◆ **PASSAGE**
Top reviews from other countries
I purchased this as I had started to do a little coding myself but wanted to know how everything worked underneath the hood. This answered those questions to enough of a depth that satisfied my needs - very happy with this book.
I am an amateur programmer and wanted to understand how it all works. I still don’t fully understand because I probably lack the intelligence but a smarter person would be able to grasp the theory using this book.
I can only recommend this book to people who are not satisfied with 20 min. youtube summaries and want to dig deeper.
I own a great many awesome CS books. But this one went to the top of my list very quickly, perhaps just barely 20 pages in. It's not a description of who did what, or how a particular piece of technology works. It's a story of how our modern world came to be. And it's a brilliant story.
Petzold challenges the reader right at the start - assume you're 10 years old and in your home, trying to talk to your friend on the other side of the street. Of course, you don't have a phone or anything like that. You need to use technology which is freely available and will not wake up your parents. Step by step, you discover Morse code (discarding several options prior to reaching this stage). Then you solve various challenges, like assuming your friend does not live in a direct line of sight.
Little by little, we learn about Braille code, simple flashlights, relays, then go on to more ambitious concepts like logic gates, flip-flops and, ultimately, a fully functional computer made of relays and other simple components (which is, I should point out, purely fictional, of course). And I enjoyed every step of this journey.

Stored items from a collection
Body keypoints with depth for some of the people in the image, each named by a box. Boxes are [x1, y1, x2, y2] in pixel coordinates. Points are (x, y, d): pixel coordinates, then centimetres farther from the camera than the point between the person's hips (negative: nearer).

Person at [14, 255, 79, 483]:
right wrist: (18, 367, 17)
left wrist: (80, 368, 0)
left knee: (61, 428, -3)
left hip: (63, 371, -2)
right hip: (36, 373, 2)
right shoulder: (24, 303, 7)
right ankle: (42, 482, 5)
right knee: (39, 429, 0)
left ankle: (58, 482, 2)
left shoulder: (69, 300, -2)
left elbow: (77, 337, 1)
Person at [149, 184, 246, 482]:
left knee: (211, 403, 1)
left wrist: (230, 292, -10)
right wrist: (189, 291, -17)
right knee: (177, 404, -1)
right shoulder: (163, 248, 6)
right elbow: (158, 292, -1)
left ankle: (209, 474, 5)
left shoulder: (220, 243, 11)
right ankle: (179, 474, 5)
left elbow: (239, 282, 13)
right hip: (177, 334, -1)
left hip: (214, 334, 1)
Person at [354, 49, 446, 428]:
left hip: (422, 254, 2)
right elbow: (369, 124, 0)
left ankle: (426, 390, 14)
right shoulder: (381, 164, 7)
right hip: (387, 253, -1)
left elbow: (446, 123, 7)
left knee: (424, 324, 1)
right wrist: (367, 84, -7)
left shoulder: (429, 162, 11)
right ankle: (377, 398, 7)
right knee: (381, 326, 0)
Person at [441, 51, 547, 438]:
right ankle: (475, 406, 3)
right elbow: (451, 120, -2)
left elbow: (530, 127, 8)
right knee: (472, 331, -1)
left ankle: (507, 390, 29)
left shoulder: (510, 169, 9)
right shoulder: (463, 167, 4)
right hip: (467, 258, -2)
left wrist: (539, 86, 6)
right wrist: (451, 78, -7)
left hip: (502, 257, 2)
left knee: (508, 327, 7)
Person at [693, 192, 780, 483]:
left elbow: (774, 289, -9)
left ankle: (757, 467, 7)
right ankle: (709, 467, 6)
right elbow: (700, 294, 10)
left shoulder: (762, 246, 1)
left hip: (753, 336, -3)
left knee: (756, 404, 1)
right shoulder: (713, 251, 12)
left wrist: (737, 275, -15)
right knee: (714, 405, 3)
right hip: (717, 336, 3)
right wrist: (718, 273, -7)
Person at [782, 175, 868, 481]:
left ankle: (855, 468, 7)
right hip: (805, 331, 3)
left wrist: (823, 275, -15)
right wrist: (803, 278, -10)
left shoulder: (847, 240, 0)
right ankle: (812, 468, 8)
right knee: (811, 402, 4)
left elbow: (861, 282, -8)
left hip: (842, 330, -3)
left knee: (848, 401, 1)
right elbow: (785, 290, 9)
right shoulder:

◆ **TASK TO COMPLETE**
Answer these questions using the book reviews:
1. How old does Petzold ask the reader to assume they are at the start?
2. What kind of computer does the book ultimately build, according to one reviewer?
3. To which people does one reviewer say they can only recommend the book?
These items have no connection to the text.

◆ **TASK OUTPUT**
1. 10 years old.
2. A fully functional computer made of relays and other simple components.
3. People who are not satisfied with 20 min. youtube summaries and want to dig deeper.